● **EXERCISE GOAL**:
Output every entry below exactly, without its pictures.

# # # # # # #

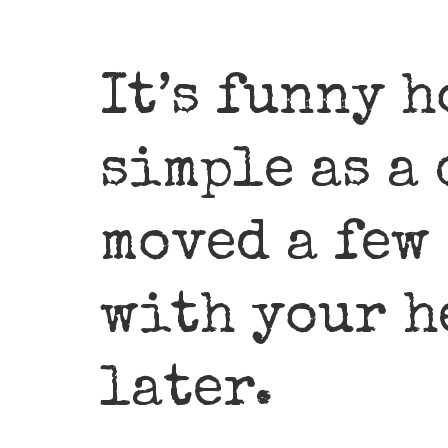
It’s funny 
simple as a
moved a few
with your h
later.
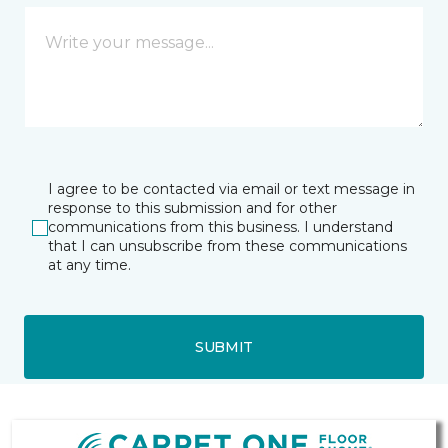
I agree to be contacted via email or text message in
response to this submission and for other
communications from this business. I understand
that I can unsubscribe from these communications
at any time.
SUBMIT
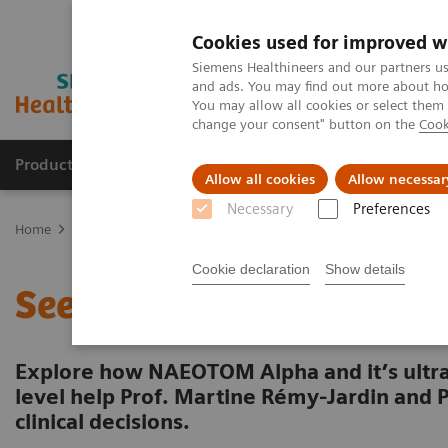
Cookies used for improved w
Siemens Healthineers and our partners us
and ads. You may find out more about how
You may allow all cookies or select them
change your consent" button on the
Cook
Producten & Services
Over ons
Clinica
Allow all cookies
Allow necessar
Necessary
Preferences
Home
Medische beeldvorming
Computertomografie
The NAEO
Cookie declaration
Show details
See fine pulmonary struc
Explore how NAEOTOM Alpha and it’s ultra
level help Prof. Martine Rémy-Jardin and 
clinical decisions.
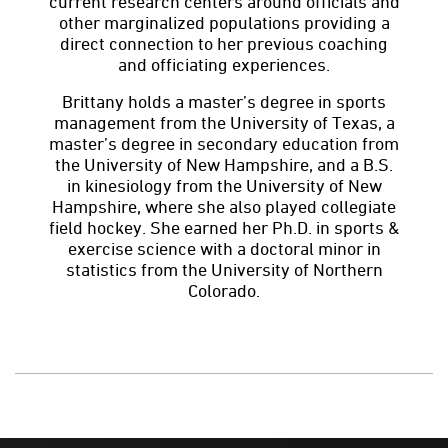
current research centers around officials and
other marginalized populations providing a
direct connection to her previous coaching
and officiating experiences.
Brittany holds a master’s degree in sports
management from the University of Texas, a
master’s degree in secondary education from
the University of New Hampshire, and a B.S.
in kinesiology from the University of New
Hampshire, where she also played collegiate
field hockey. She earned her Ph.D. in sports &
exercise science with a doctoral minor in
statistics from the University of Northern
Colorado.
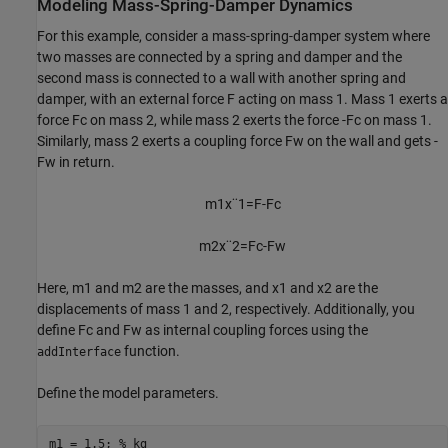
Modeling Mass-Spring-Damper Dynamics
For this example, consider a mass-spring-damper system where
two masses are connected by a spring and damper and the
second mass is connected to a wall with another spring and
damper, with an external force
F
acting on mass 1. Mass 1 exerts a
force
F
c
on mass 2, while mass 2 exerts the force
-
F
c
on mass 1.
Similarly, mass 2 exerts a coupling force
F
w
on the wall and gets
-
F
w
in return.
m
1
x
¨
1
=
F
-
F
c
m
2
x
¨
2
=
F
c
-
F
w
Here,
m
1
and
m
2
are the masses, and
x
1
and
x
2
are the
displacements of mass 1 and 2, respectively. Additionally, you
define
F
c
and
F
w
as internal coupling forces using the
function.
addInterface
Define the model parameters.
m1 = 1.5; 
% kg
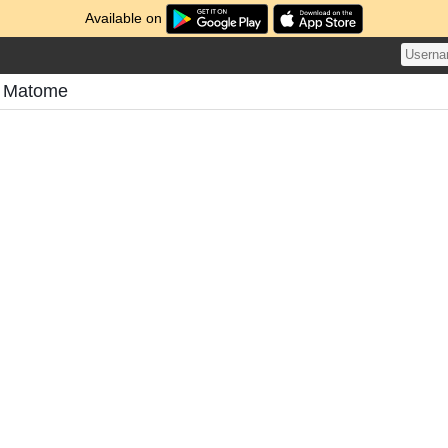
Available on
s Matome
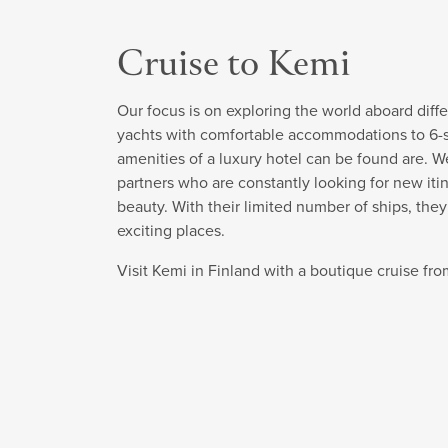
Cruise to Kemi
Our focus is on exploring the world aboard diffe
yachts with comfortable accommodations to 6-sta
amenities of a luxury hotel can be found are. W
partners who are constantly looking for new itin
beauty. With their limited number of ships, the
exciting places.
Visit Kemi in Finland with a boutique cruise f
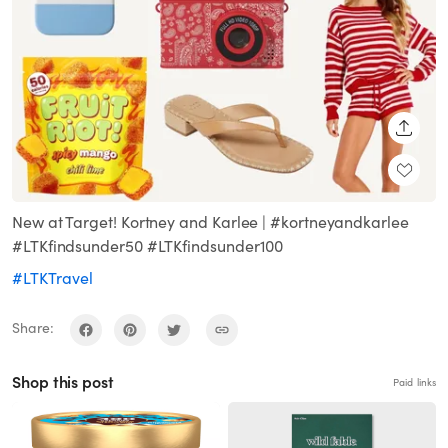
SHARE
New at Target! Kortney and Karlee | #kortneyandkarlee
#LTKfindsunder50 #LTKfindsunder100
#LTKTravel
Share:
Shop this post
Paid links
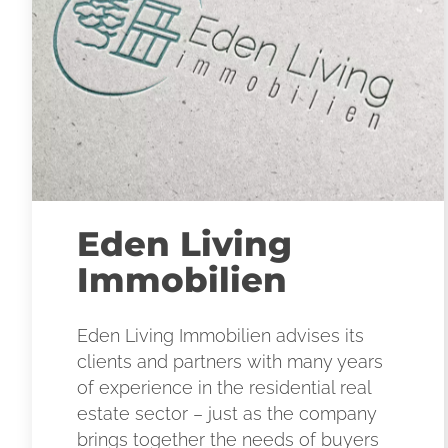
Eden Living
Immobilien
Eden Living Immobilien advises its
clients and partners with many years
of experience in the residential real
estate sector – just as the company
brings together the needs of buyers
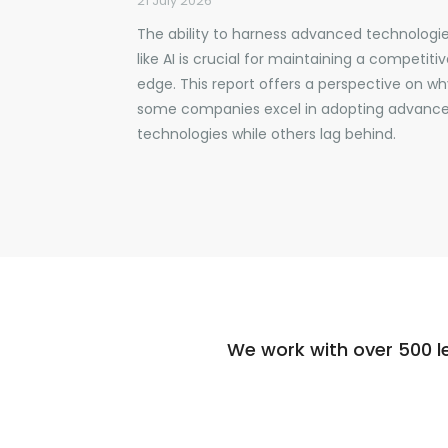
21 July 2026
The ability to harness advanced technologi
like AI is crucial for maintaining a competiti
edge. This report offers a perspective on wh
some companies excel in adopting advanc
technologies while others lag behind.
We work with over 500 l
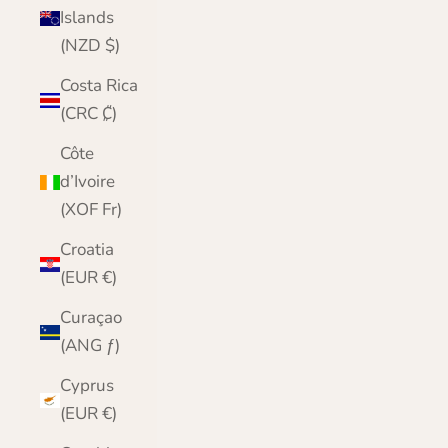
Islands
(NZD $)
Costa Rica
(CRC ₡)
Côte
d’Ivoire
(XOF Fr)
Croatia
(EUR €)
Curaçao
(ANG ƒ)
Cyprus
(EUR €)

# # # # # # #

● **EXERCISE ANSWER**:
It’s funny 
simple as a
moved a few
with your h
later.
I agree to be contacted via email or text message in
response to this submission and for other
communications from this business. I understand
that I can unsubscribe from these communications
at any time.
SUBMIT
Cookies used for improved w
Siemens Healthineers and our partners us
and ads. You may find out more about how
You may allow all cookies or select them
change your consent" button on the
Cook
Producten & Services
Over ons
Clinica
Allow all cookies
Allow necessar
Necessary
Preferences
Home
Medische beeldvorming
Computertomografie
The NAEO
Cookie declaration
Show details
See fine pulmonary struc
Explore how NAEOTOM Alpha and it’s ultra
level help Prof. Martine Rémy-Jardin and 
clinical decisions.
current research centers around officials and
other marginalized populations providing a
direct connection to her previous coaching
and officiating experiences.
Brittany holds a master’s degree in sports
management from the University of Texas, a
master’s degree in secondary education from
the University of New Hampshire, and a B.S.
in kinesiology from the University of New
Hampshire, where she also played collegiate
field hockey. She earned her Ph.D. in sports &
exercise science with a doctoral minor in
statistics from the University of Northern
Colorado.
Modeling Mass-Spring-Damper Dynamics
For this example, consider a mass-spring-damper system where
two masses are connected by a spring and damper and the
second mass is connected to a wall with another spring and
damper, with an external force
F
acting on mass 1. Mass 1 exerts a
force
F
c
on mass 2, while mass 2 exerts the force
-
F
c
on mass 1.
Similarly, mass 2 exerts a coupling force
F
w
on the wall and gets
-
F
w
in return.
m
1
x
¨
1
=
F
-
F
c
m
2
x
¨
2
=
F
c
-
F
w
Here,
m
1
and
m
2
are the masses, and
x
1
and
x
2
are the
displacements of mass 1 and 2, respectively. Additionally, you
define
F
c
and
F
w
as internal coupling forces using the
function.
addInterface
Define the model parameters.
m1 = 1.5; 
% kg
Available on
s Matome
Cruise to Kemi
Our focus is on exploring the world aboard diffe
yachts with comfortable accommodations to 6-sta
amenities of a luxury hotel can be found are. W
partners who are constantly looking for new itin
beauty. With their limited number of ships, the
exciting places.
Visit Kemi in Finland with a boutique cruise f
SHARE
New at Target! Kortney and Karlee | #kortneyandkarlee
#LTKfindsunder50 #LTKfindsunder100
#LTKTravel
Share:
Shop this post
Paid links
Eden Living
Immobilien
Eden Living Immobilien advises its
clients and partners with many years
of experience in the residential real
estate sector – just as the company
brings together the needs of buyers
21 July 2026
The ability to harness advanced technologi
like AI is crucial for maintaining a competiti
edge. This report offers a perspective on wh
some companies excel in adopting advanc
technologies while others lag behind.
We work with over 500 l
Islands
(NZD $)
Costa Rica
(CRC ₡)
Côte
d’Ivoire
(XOF Fr)
Croatia
(EUR €)
Curaçao
(ANG ƒ)
Cyprus
(EUR €)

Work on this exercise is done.